Canada is a constitutional monarchy and a Commonwealth Realm, with Queen Elizabeth II as its reigning monarch since February 6, 1952. As such she is Canada's Sovereign and head of state and officially called Queen of Canada.

More than you cared to know at link.   

I still think this whole monarchy thing is getting a bit obsolete.


----------



## Greymatters (12 Jul 2007)

Yes, we have been independent for some time now, but not truly independent until 1982.  It is not that colonialism still exists in Canada, it is that some elements of our colonial days still exist in Canada.  Although we are no longer a 'colony', there are still some positions in Canada that serve no purpose but to demonstrate a link back to the founding nation i.e. all the Governor positions.  Traditional and honorable?  Yes.  But what purpose do they serve other than as a showpiece?


----------



## garb811 (12 Jul 2007)

GreyMatter said:
			
		

> But what purpose do they serve other than as a showpiece?



20 pages of discussion on this topic here:  Retain the Monarchy in Canada?

And no, the toast should most definately not be omitted from Mess Dinners.


----------



## Pte AJB (12 Jul 2007)

GreyMatter said:
			
		

> Yes, we have been independent for some time now, but not truly independent until 1982.

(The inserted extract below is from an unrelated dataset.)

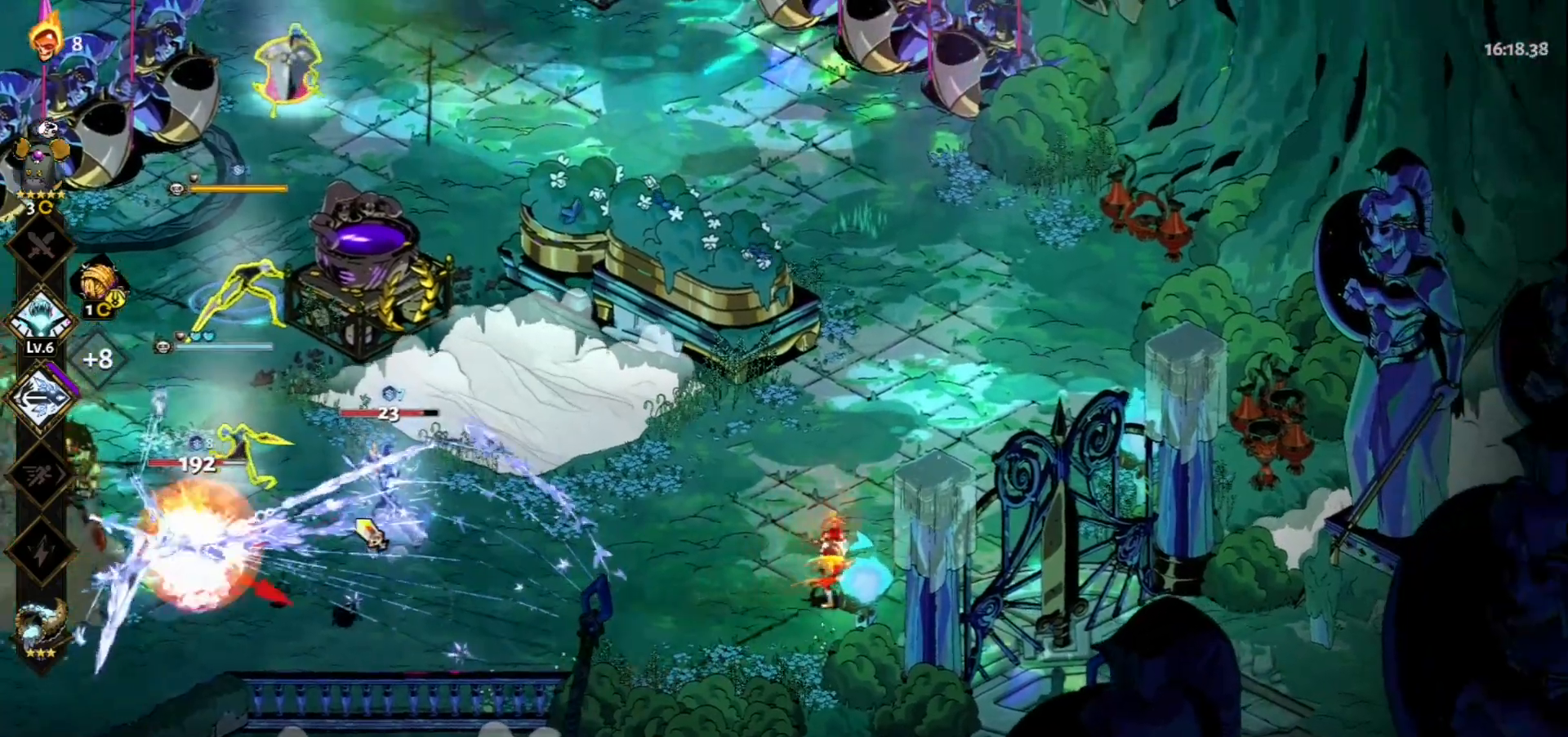
{"keys": [], "mouse": ["right"], "events": [[17, "d", "up"], [433, "mouse_right", "down"], [483, "mouse_left", "up"]]}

I disagree. We've been a sovereign nation long before that, at the earliest 1867 with the passage of the British North America Act, or at the latest 1931 with the Statute of Westminster. Given Canada's unique Anglo-Franco history, and the continuing Constitutional question of Quebec within Canada, the use of a Constitution as a measure of independence doesn't present the whole picture. 

If one were examining the question from the sole perspective of political expediency, doing away with all ties to the monarchy (ie. the GG) would force Canada to reevaluate it's position vis-a-vis Quebec. Last time that process ended ina Referendum, a slim one at that.


----------



## vonGarvin (12 Jul 2007)

GreyMatter said:
			
		

> But I* swore my loyalty to my country*, not the representative of a somebody else's country.  The age of colonialism is over.


Same here.  Canada, being a constitutional monarchy, has a sovereign as head of state.  Our incumbent sovereign is Elizabeth the Second, Queen of Canada.  If you don't recognise Her Majesty, just look at the reverse of any Canadian coin.  You'll see her in profile.  Check it out someday.  Sure, we have a shared Monarchy with Australia, but that doesn't mean that we are trying to colonise Australia, or that Australia is trying to colonise us....

Also check out this site, aptly titled "The Canadian Monarchy" http://www.canadianheritage.gc.ca/progs/cpsc-ccsp/fr-rf/index_e.cfm


----------



## Greymatters (12 Jul 2007)

MP 00161 said:
			
		

> 20 pages of discussion on this topic here:  Retain the Monarchy in Canada?



Looking over what was previously posted, I'd go along with Infanteer's argument, he pretty much sums up my opinion.


----------



## mover1 (13 Jul 2007)

well lets lock this puppy up and put it to bed....


----------



## mysteriousmind (13 Jul 2007)

We should keep the toast...and this, as long as we will swear an oath to the Queen, as long as we will be a member of the Commonwealth, as long as our history has been forge with our English heritage. 

Even if I'm a french Quebecois, I think that is it part of what we are and were we are going.

It is like if we would ask our fellow Americans to stop to use the eagle (perhaps a bad example) but I think that it is important. If i push the button further, allot of every day things we use refer us to the English monarchy.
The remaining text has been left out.